In November, an Illinois circuit court judge threw out the state’s pension reform tout court—saying that the state constitution prohibited any changes to retirement benefits, including cuts to cost of living adjustments and raising the retirement age. The land of Lincoln boasts the most poorly funded pension system in the country and has more than $100 billion in unfunded liabilities, which is why the Democratic Governor and legislature backed this reform. Now, since every good court case deserves another, the matter will be decided by the state supreme court, perhaps as soon as January.Steven Malanga of the Manhattan Institute describes the lower court’s decision as a “pyrrhic victory” for the reform’s foes, and a real problem for the state’s fiscal future. How is Illinois feeling the pinch?

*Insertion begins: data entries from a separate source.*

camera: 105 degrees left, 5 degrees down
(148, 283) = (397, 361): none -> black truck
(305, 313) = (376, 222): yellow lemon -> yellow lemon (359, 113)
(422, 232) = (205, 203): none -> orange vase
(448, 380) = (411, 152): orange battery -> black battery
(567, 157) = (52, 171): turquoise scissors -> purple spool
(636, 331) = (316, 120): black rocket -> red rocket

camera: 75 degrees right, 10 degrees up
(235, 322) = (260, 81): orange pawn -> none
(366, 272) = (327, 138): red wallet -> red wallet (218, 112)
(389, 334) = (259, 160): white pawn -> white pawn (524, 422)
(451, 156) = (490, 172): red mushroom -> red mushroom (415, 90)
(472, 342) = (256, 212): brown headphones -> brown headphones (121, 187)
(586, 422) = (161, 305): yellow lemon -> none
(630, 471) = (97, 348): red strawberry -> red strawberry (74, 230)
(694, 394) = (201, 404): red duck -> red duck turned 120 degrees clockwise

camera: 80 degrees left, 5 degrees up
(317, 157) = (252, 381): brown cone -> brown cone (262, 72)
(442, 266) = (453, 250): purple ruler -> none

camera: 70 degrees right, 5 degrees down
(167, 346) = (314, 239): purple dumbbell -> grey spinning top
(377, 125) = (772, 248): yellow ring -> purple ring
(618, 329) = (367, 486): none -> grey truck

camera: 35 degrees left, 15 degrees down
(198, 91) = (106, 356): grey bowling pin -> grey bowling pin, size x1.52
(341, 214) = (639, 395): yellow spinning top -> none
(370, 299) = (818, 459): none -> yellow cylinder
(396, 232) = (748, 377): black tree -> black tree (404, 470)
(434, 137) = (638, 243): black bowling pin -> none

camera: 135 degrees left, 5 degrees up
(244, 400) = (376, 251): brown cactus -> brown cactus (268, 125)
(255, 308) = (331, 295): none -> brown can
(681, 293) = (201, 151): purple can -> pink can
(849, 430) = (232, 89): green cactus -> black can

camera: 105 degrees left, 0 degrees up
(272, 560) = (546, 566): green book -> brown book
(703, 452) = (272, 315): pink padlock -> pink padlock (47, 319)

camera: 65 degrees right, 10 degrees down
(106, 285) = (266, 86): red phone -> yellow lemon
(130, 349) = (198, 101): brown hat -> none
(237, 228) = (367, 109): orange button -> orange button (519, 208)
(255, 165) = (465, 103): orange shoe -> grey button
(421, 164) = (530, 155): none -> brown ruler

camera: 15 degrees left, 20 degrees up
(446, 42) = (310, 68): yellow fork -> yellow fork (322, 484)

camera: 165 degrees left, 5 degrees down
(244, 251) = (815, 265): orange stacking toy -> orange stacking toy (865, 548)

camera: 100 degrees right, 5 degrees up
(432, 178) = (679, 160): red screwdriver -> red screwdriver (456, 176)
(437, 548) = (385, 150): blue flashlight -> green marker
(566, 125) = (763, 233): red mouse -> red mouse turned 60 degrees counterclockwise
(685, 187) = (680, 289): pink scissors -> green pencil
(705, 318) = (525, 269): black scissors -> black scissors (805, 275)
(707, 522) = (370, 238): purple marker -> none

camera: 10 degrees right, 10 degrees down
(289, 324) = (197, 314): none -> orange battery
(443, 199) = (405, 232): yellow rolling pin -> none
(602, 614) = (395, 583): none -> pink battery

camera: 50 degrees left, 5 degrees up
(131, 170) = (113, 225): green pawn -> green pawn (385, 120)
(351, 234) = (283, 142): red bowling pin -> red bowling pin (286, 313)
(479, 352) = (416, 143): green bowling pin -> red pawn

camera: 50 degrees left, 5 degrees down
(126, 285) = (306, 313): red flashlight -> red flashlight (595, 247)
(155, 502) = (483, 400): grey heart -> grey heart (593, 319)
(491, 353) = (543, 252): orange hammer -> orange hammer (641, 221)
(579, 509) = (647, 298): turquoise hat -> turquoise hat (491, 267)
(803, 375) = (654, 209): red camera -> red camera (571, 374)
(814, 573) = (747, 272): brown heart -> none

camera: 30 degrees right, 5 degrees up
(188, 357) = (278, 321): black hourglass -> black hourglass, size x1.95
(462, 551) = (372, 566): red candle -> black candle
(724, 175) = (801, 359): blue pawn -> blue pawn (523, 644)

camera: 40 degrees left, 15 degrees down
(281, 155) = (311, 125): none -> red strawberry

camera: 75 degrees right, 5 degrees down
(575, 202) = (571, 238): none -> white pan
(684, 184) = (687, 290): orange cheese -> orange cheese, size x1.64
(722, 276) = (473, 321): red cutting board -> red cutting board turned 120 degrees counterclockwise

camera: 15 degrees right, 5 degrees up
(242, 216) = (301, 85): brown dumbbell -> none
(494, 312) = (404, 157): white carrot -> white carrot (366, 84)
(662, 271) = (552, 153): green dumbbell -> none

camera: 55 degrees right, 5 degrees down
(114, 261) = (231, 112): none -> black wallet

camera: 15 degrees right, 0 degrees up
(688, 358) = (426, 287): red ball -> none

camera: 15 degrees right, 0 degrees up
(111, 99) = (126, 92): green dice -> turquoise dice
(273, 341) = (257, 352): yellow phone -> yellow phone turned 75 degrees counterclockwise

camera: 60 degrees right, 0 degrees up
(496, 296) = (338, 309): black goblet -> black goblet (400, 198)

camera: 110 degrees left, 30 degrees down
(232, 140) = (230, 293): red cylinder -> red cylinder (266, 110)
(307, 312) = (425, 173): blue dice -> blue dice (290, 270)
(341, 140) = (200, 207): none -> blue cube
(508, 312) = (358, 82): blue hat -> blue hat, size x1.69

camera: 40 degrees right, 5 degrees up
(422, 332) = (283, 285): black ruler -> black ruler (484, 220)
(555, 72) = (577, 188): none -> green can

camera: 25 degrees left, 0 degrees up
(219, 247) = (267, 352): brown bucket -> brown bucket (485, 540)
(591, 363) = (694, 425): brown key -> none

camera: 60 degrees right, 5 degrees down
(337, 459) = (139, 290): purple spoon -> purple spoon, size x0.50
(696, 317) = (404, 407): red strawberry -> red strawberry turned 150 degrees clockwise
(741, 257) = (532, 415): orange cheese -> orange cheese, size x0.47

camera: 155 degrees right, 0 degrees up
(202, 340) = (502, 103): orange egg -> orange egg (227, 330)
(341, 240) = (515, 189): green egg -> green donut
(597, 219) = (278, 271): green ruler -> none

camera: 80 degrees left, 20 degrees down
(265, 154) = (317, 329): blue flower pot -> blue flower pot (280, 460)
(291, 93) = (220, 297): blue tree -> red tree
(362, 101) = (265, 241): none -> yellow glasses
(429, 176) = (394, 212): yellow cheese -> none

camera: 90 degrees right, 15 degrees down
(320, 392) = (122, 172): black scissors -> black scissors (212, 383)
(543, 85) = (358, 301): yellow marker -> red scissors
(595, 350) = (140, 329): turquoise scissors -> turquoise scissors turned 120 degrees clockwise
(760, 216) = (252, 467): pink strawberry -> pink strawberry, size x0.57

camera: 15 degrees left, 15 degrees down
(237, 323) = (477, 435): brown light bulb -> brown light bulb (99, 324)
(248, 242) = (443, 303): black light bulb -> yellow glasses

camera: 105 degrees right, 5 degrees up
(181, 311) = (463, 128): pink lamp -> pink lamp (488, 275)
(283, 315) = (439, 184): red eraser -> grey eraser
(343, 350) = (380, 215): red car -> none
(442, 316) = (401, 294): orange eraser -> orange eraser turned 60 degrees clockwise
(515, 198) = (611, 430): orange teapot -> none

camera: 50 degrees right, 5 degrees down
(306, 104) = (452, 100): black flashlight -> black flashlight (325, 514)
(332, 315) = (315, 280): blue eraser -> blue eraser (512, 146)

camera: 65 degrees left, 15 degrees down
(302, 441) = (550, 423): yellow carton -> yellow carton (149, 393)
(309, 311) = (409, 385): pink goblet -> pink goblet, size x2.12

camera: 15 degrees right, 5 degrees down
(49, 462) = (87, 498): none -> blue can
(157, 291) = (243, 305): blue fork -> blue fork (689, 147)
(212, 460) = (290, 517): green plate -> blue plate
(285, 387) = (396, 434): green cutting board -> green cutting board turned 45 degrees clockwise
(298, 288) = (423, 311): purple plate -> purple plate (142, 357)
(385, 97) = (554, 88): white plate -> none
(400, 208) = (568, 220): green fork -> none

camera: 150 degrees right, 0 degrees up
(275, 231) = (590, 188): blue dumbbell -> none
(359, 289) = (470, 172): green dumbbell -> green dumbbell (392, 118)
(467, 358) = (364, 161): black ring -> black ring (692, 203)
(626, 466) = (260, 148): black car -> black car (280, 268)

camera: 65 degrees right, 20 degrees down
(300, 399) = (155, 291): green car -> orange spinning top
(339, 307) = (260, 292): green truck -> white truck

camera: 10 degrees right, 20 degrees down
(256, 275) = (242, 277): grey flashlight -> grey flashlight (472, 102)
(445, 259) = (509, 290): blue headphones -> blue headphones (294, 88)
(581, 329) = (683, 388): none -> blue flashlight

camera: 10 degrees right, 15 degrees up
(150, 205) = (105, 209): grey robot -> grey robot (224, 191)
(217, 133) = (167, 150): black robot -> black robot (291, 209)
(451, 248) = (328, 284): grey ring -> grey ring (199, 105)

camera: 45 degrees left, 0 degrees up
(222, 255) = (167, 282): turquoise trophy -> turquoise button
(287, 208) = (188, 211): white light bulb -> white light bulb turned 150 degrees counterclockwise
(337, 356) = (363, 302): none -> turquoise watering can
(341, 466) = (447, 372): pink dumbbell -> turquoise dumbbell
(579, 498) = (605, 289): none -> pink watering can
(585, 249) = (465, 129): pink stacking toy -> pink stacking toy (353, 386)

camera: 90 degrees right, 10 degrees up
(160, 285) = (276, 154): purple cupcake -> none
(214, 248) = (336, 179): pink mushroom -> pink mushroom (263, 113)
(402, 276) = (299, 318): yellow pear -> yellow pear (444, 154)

[T]o pay off its retirement debt, Illinois needs more than $6 billion a year from taxpayers to make up for the skipped contributions to the pension system, along with more than $1 billion more to pay off its pension bonds. That represents more than one-fifth of the state’s general-fund budget. By contrast, states typically spend no more than 4 percent to 5 percent of their budgets on pensions. The consequences have already been felt by Illinois taxpayers—and workers. Government employment is down by nearly 30,000 workers since its 2009 peak. Local governments, those that deliver the most basic services to taxpayers, have done the most trimming, slicing 20,000 jobs. Meanwhile, rising benefits costs are squeezing out other spending, including pay increases. School districts have been hit the hardest; their budgets are largely made up of personnel costs.
Read the whole thing. This case is one to watch going forward, as is the challenge to Rhode Island’s recent pension reform. We’re still only in the beginning of the country’s reckoning with its pension problems, and it will cause a lot of suffering and a lot of controversy before it’s over.